== Dataset

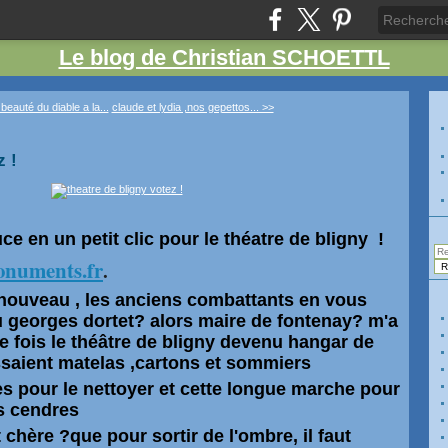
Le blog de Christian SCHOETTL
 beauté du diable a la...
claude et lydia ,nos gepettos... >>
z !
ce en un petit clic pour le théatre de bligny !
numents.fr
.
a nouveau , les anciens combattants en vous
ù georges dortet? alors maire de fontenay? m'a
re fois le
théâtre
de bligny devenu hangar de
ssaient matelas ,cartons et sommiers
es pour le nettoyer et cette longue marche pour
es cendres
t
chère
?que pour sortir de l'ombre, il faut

====
== Dataset

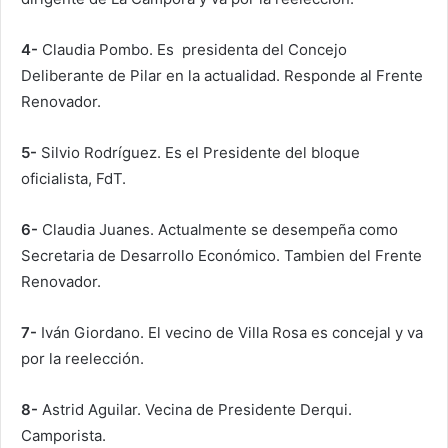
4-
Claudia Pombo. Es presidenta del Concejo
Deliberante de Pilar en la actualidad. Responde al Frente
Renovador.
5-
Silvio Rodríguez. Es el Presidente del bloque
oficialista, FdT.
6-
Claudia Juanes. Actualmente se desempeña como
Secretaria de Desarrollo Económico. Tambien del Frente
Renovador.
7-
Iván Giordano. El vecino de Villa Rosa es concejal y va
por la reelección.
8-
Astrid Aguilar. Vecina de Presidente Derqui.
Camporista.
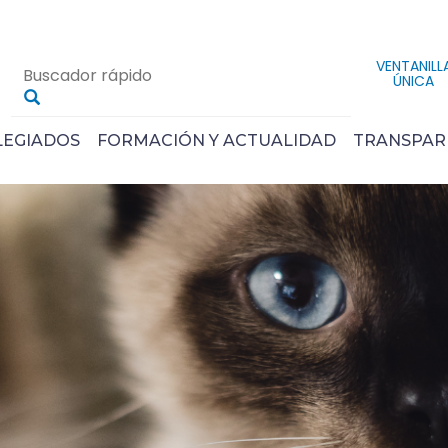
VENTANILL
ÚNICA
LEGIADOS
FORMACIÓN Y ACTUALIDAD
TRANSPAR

====

**Goal of the exercise**: Print, character for character, the lines from the one containing "Le blog de Christian SCHOETTL" through the one containing "l'ombre, il faut", both included.

**Answer below**:
Le blog de Christian SCHOETTL
 beauté du diable a la...
claude et lydia ,nos gepettos... >>
z !
ce en un petit clic pour le théatre de bligny !
numents.fr
.
a nouveau , les anciens combattants en vous
ù georges dortet? alors maire de fontenay? m'a
re fois le
théâtre
de bligny devenu hangar de
ssaient matelas ,cartons et sommiers
es pour le nettoyer et cette longue marche pour
es cendres
t
chère
?que pour sortir de l'ombre, il faut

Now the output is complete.